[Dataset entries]

************

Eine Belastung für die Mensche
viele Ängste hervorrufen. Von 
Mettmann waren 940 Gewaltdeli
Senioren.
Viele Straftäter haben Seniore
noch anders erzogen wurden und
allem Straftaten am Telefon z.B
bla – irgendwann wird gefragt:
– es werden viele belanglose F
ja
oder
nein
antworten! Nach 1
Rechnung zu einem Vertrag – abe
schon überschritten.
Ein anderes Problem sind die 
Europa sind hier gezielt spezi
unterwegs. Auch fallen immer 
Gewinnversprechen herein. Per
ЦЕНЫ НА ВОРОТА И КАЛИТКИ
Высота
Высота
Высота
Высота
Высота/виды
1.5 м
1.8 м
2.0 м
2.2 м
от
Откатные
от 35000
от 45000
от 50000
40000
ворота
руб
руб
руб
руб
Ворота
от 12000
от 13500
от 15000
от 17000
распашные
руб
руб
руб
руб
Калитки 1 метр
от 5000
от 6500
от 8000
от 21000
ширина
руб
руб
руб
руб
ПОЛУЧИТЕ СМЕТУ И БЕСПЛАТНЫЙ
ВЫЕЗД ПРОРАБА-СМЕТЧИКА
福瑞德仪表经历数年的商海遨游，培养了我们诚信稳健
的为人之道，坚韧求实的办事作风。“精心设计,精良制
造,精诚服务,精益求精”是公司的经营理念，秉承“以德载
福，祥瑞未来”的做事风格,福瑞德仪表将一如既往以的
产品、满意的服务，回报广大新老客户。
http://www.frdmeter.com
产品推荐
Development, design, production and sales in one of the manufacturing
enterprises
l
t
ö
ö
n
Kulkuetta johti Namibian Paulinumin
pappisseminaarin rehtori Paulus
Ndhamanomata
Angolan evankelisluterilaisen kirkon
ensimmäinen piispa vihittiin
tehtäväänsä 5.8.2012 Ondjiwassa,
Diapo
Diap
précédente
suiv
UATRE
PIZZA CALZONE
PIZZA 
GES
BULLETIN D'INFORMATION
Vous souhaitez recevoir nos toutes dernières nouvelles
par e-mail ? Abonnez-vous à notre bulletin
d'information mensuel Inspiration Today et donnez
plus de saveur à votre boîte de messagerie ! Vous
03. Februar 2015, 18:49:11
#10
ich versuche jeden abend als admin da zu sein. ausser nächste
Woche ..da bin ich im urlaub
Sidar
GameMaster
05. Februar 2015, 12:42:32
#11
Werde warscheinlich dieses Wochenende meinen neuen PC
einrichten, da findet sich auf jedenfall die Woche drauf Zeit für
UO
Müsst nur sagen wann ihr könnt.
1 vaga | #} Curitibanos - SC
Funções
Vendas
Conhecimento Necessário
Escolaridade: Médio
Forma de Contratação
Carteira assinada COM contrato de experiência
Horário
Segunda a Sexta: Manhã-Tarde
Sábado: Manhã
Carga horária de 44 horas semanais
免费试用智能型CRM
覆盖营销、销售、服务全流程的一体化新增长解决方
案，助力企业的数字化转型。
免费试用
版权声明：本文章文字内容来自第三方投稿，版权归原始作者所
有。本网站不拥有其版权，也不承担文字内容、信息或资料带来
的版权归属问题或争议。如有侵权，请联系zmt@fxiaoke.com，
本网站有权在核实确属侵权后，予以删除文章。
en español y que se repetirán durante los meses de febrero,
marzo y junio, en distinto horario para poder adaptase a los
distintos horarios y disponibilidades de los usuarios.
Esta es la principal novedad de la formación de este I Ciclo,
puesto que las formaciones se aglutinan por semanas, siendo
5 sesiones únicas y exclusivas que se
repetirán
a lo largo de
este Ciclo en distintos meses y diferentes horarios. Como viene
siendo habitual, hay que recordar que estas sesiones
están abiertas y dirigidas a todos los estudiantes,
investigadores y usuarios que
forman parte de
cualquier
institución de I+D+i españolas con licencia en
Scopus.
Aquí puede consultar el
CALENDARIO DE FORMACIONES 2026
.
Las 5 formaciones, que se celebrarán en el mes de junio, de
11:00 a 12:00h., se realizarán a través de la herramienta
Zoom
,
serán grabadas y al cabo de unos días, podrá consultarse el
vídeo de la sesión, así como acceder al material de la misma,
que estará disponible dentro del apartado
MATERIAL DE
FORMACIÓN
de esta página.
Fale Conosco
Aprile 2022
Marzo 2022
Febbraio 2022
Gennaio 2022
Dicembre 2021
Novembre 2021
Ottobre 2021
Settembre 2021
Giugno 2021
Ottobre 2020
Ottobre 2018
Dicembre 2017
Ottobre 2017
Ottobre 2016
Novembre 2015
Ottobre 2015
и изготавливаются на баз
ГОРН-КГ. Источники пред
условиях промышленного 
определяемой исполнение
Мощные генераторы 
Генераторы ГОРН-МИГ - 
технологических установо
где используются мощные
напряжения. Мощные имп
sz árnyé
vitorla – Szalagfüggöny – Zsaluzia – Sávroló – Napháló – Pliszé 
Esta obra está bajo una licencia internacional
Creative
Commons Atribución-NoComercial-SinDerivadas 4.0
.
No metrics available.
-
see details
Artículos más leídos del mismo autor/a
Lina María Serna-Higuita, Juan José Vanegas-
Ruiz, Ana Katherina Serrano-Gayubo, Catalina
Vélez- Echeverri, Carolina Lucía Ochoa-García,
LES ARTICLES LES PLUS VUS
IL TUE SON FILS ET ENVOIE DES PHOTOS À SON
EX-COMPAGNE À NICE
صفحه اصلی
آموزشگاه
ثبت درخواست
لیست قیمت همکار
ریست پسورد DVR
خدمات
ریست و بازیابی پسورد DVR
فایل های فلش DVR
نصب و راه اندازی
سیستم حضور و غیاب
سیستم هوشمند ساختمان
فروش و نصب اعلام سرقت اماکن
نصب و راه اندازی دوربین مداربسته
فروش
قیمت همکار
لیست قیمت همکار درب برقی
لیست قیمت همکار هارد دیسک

************

> [Your assignment] Copy every line of the dataset entries above character for character, without changing anything.

> [Answer for this exercise]
Eine Belastung für die Mensche
viele Ängste hervorrufen. Von 
Mettmann waren 940 Gewaltdeli
Senioren.
Viele Straftäter haben Seniore
noch anders erzogen wurden und
allem Straftaten am Telefon z.B
bla – irgendwann wird gefragt:
– es werden viele belanglose F
ja
oder
nein
antworten! Nach 1
Rechnung zu einem Vertrag – abe
schon überschritten.
Ein anderes Problem sind die 
Europa sind hier gezielt spezi
unterwegs. Auch fallen immer 
Gewinnversprechen herein. Per
ЦЕНЫ НА ВОРОТА И КАЛИТКИ
Высота
Высота
Высота
Высота
Высота/виды
1.5 м
1.8 м
2.0 м
2.2 м
от
Откатные
от 35000
от 45000
от 50000
40000
ворота
руб
руб
руб
руб
Ворота
от 12000
от 13500
от 15000
от 17000
распашные
руб
руб
руб
руб
Калитки 1 метр
от 5000
от 6500
от 8000
от 21000
ширина
руб
руб
руб
руб
ПОЛУЧИТЕ СМЕТУ И БЕСПЛАТНЫЙ
ВЫЕЗД ПРОРАБА-СМЕТЧИКА
福瑞德仪表经历数年的商海遨游，培养了我们诚信稳健
的为人之道，坚韧求实的办事作风。“精心设计,精良制
造,精诚服务,精益求精”是公司的经营理念，秉承“以德载
福，祥瑞未来”的做事风格,福瑞德仪表将一如既往以的
产品、满意的服务，回报广大新老客户。
http://www.frdmeter.com
产品推荐
Development, design, production and sales in one of the manufacturing
enterprises
l
t
ö
ö
n
Kulkuetta johti Namibian Paulinumin
pappisseminaarin rehtori Paulus
Ndhamanomata
Angolan evankelisluterilaisen kirkon
ensimmäinen piispa vihittiin
tehtäväänsä 5.8.2012 Ondjiwassa,
Diapo
Diap
précédente
suiv
UATRE
PIZZA CALZONE
PIZZA 
GES
BULLETIN D'INFORMATION
Vous souhaitez recevoir nos toutes dernières nouvelles
par e-mail ? Abonnez-vous à notre bulletin
d'information mensuel Inspiration Today et donnez
plus de saveur à votre boîte de messagerie ! Vous
03. Februar 2015, 18:49:11
#10
ich versuche jeden abend als admin da zu sein. ausser nächste
Woche ..da bin ich im urlaub
Sidar
GameMaster
05. Februar 2015, 12:42:32
#11
Werde warscheinlich dieses Wochenende meinen neuen PC
einrichten, da findet sich auf jedenfall die Woche drauf Zeit für
UO
Müsst nur sagen wann ihr könnt.
1 vaga | #} Curitibanos - SC
Funções
Vendas
Conhecimento Necessário
Escolaridade: Médio
Forma de Contratação
Carteira assinada COM contrato de experiência
Horário
Segunda a Sexta: Manhã-Tarde
Sábado: Manhã
Carga horária de 44 horas semanais
免费试用智能型CRM
覆盖营销、销售、服务全流程的一体化新增长解决方
案，助力企业的数字化转型。
免费试用
版权声明：本文章文字内容来自第三方投稿，版权归原始作者所
有。本网站不拥有其版权，也不承担文字内容、信息或资料带来
的版权归属问题或争议。如有侵权，请联系zmt@fxiaoke.com，
本网站有权在核实确属侵权后，予以删除文章。
en español y que se repetirán durante los meses de febrero,
marzo y junio, en distinto horario para poder adaptase a los
distintos horarios y disponibilidades de los usuarios.
Esta es la principal novedad de la formación de este I Ciclo,
puesto que las formaciones se aglutinan por semanas, siendo
5 sesiones únicas y exclusivas que se
repetirán
a lo largo de
este Ciclo en distintos meses y diferentes horarios. Como viene
siendo habitual, hay que recordar que estas sesiones
están abiertas y dirigidas a todos los estudiantes,
investigadores y usuarios que
forman parte de
cualquier
institución de I+D+i españolas con licencia en
Scopus.
Aquí puede consultar el
CALENDARIO DE FORMACIONES 2026
.
Las 5 formaciones, que se celebrarán en el mes de junio, de
11:00 a 12:00h., se realizarán a través de la herramienta
Zoom
,
serán grabadas y al cabo de unos días, podrá consultarse el
vídeo de la sesión, así como acceder al material de la misma,
que estará disponible dentro del apartado
MATERIAL DE
FORMACIÓN
de esta página.
Fale Conosco
Aprile 2022
Marzo 2022
Febbraio 2022
Gennaio 2022
Dicembre 2021
Novembre 2021
Ottobre 2021
Settembre 2021
Giugno 2021
Ottobre 2020
Ottobre 2018
Dicembre 2017
Ottobre 2017
Ottobre 2016
Novembre 2015
Ottobre 2015
и изготавливаются на баз
ГОРН-КГ. Источники пред
условиях промышленного 
определяемой исполнение
Мощные генераторы 
Генераторы ГОРН-МИГ - 
технологических установо
где используются мощные
напряжения. Мощные имп
sz árnyé
vitorla – Szalagfüggöny – Zsaluzia – Sávroló – Napháló – Pliszé 
Esta obra está bajo una licencia internacional
Creative
Commons Atribución-NoComercial-SinDerivadas 4.0
.
No metrics available.
-
see details
Artículos más leídos del mismo autor/a
Lina María Serna-Higuita, Juan José Vanegas-
Ruiz, Ana Katherina Serrano-Gayubo, Catalina
Vélez- Echeverri, Carolina Lucía Ochoa-García,
LES ARTICLES LES PLUS VUS
IL TUE SON FILS ET ENVOIE DES PHOTOS À SON
EX-COMPAGNE À NICE
صفحه اصلی
آموزشگاه
ثبت درخواست
لیست قیمت همکار
ریست پسورد DVR
خدمات
ریست و بازیابی پسورد DVR
فایل های فلش DVR
نصب و راه اندازی
سیستم حضور و غیاب
سیستم هوشمند ساختمان
فروش و نصب اعلام سرقت اماکن
نصب و راه اندازی دوربین مداربسته
فروش
قیمت همکار
لیست قیمت همکار درب برقی
لیست قیمت همکار هارد دیسک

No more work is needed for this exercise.